Эта пылкая влюбленность продолжалась весь учебный год. Андрей так тогда и не заметил ее, а окончив весной того же года семилетку, исчез с ее горизонта на несколько лет.

На память о нем остались любовь к книге и почти постоянное недовольство собой, тем, как мало еще она знает. Как хочется знать больше и учиться, учиться, что бы там ни было И вырваться после семилетки в широкий, большой мир, разорвав узкие и тесные, как ей казалось, горизонты родных мест.

А жизнь шла дальше. Ева переходила из класса в класс, взрослела. Приходили, сменяя одно другое, новые увлечения, не очень яркие радости и не особенно горькие горести. Учеба давалась ей легко, Ева числилась в первом десятке лучших учеников класса. Жилось вообще трудновато. Но ни эти трудности, ни неудобства быта не воспринимались как какие-то особые огорчения. Постепенно забывалось и ее поповское происхождение.

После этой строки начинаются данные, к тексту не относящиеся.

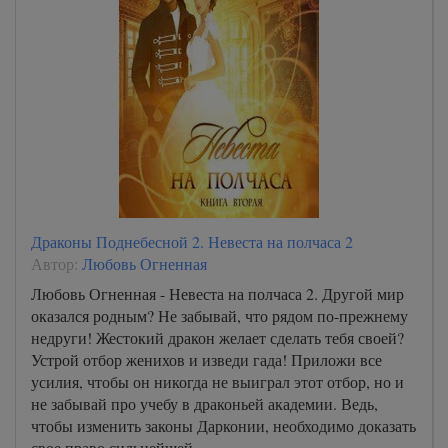
Драконы Поднебесной 2. Невеста на полчаса 2
Автор:
Любовь Огненная
Любовь Огненная - Невеста на полчаса 2. Другой мир
оказался родным? Не забывай, что рядом по-прежнему
недруги! Жестокий дракон желает сделать тебя своей?
Устрой отбор женихов и изведи гада! Приложи все
усилия, чтобы он никогда не выиграл этот отбор, но и
не забывай про учебу в драконьей академии. Ведь,
чтобы изменить законы Дарконии, необходимо доказать
свое право сильнейшей.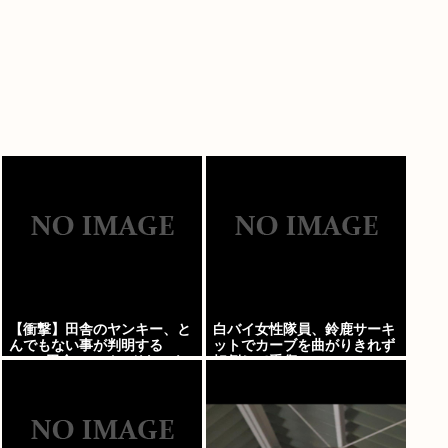
【衝撃】田舎のヤンキー、と
白バイ女性隊員、鈴鹿サーキ
んでもない事が判明する
ットでカーブを曲がりきれず
www 田舎のマイルドヤンキ
転倒して重傷
ーって何であんなに金ある
の？もしかして…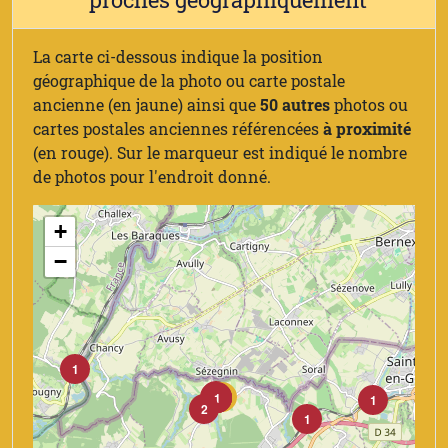
La carte ci-dessous indique la position
géographique de la photo ou carte postale
ancienne (en jaune) ainsi que
50 autres
photos ou
cartes postales anciennes référencées
à proximité
(en rouge). Sur le marqueur est indiqué le nombre
de photos pour l'endroit donné.
+
−
1
1
1
2
1
1
2
1
1
2
1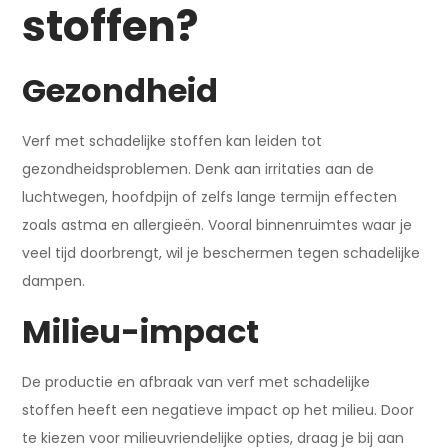
stoffen?
Gezondheid
Verf met schadelijke stoffen kan leiden tot
gezondheidsproblemen. Denk aan irritaties aan de
luchtwegen, hoofdpijn of zelfs lange termijn effecten
zoals astma en allergieën. Vooral binnenruimtes waar je
veel tijd doorbrengt, wil je beschermen tegen schadelijke
dampen.
Milieu-impact
De productie en afbraak van verf met schadelijke
stoffen heeft een negatieve impact op het milieu. Door
te kiezen voor milieuvriendelijke opties, draag je bij aan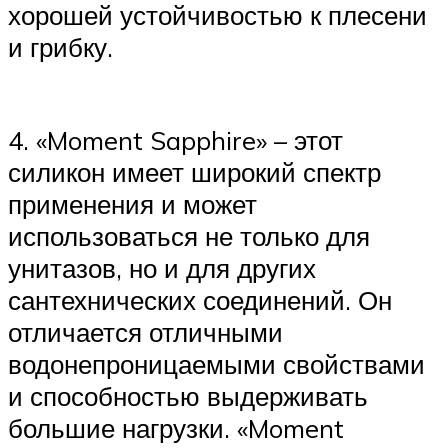
хорошей устойчивостью к плесени
и грибку.
4. «Moment Sapphire» – этот
силикон имеет широкий спектр
применения и может
использоваться не только для
унитазов, но и для других
сантехнических соединений. Он
отличается отличными
водонепроницаемыми свойствами
и способностью выдерживать
большие нагрузки. «Moment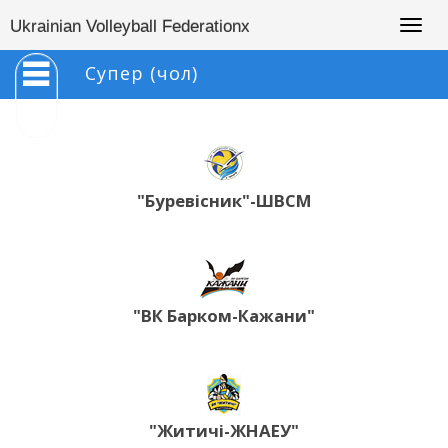
Togg
Ukrainian Volleyball Federationx
navig
Супер (чол)
"Буревісник"-ШВСМ
"ВК Барком-Кажани"
"Житичі-ЖНАЕУ"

Отец свыкся с новой жизнью, стал полноправным коммунаром и, побывав еще на одних курсах, сменил инкубаторскую профессию на профессию счетовода. Брат Адам, осуществив свою давнишнюю мечту, старательно учился в Старгородском техникуме садоводства. С бабушкой Веклой Ева и дальше жили душа в душу. Привыкнув к самостоятельной жизни в домашней обстановке, Ева так же вела себя и в школе  своевременно и аккуратно выполняла домашние задания, читала, сдавала экзамены, держала в чистоте тетради. Одним словом, росла серьезной и независимой. К своим ровесникам-хлопцам она относилась ровно, как к друзьям, никто из них больше не взбудоражил и не нарушил ее душевного покоя.

Четыре зимы пронеслись в Терногородке так быстро и незаметно, что она и не заметила, как подошли выпускные экзамены.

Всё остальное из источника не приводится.